Through the ringing in his ears, he heard a car door close. He found his knees and got his feet under him in a crouch. He heard a clatter and peeked around the front bumper. A pair of tape-wrapped sneakers stood in a growing pool of radiator fluid beside a spent pistol magazine. Then came the hard clack of the new magazine being socketed in place. And under it all, a woman screaming from across the street. The double stroller.
He turned in a crouch and scrambled toward Ellie and KT, shoving his pistol into his waistband and grabbing an arm in each big hand and pulling them upright and away. Down the sidewalk he ran, towing them behind him, his instincts screaming to pull his pistol, to turn and fire, but he didn’t. He’d caused enough collateral damage in his military career, he wasn’t about to open fire after school in a family neighborhood.
“Hey, buddy!” a cracked voice called out behind him. “Who’s the little bitch now?”
Peter didn’t slow or look back. Ellie and KT were moving under their own power now. He pulled them to the right between two parked cars and across the street, angling to keep the truck between them and the shooter’s line of sight. The woman with the stroller had stopped screaming and was crouched low beside a blue Tesla with her children in her arms. The houses on this side were up on a low hill, their front walks beginning with a short flight of concrete steps. He picked one with a lot of tall plantings that would help hide their movement. “Up there,” he said. “Go go go.”

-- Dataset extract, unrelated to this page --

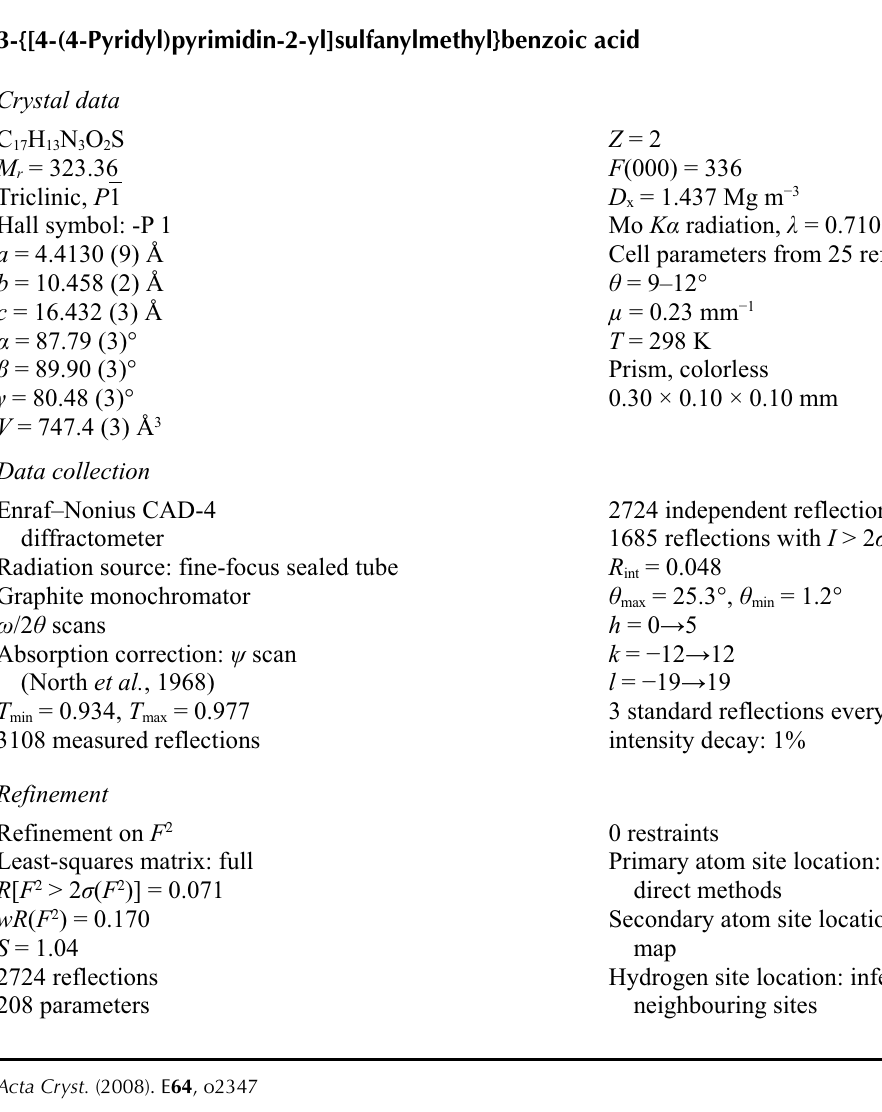
A section of the hydrogen bonded dimers viewed down the c axis. C—H··· π interactions are shown as dotted lines. Cg 3 denotes the phenyl ring centroid [symmetry code: x - 1, y , z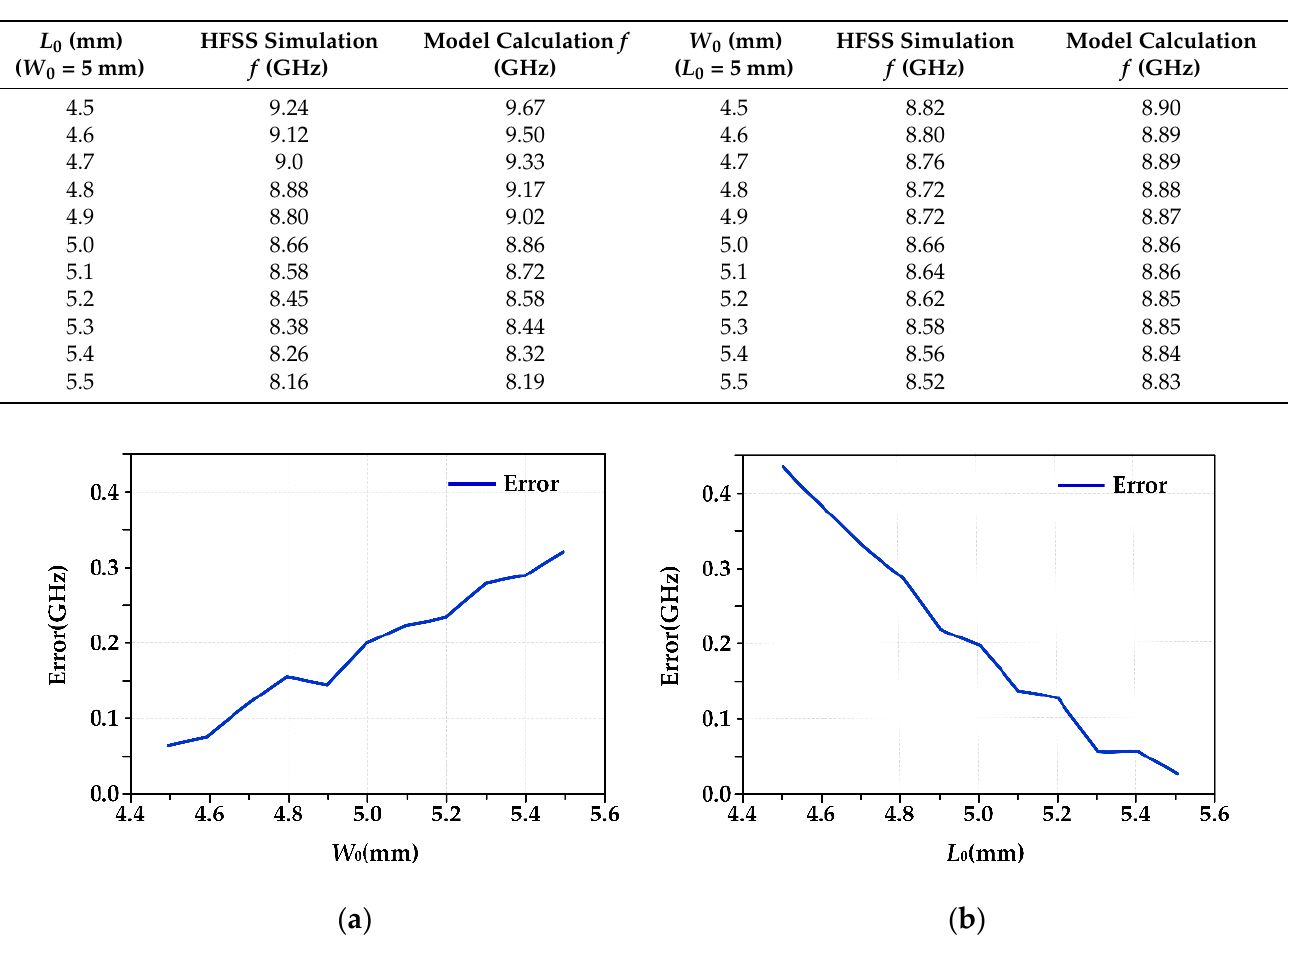
Figure 12. ( a ) Frequency calculation error ( W 0 parameter change); ( b ) frequency calculation error ( L 0 parameter change).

These houses all had narrow side yards with a path to the back and the garage and the alley beyond. The shooter would likely see where they were going, but if Peter could get them far enough ahead of the guy, they’d have options. He could find a place to wait, then step out and put him down without endangering any innocent people.
Although he probably shouldn’t kill the guy, Peter thought. Because he wanted to ask some questions. But he might not have a choice.
6
The house was pale blue with white trim and a big front porch. On both sides were low gates, one cedar and one chain-link. Peter chose the cedar, knowing he could kick it open if it was padlocked, but it wasn’t even latched. “This way.”
Down on the street, he heard shouting, a man’s voice coming closer. KT was slowing. He pushed her ahead of him, hoping Ellie would help keep her mother moving, then slipped through the gate, closed and latched it, and followed after them, looking over his shoulder. Under the armor, his chest hurt like hell every time he breathed, but it was a lot better than the alternative.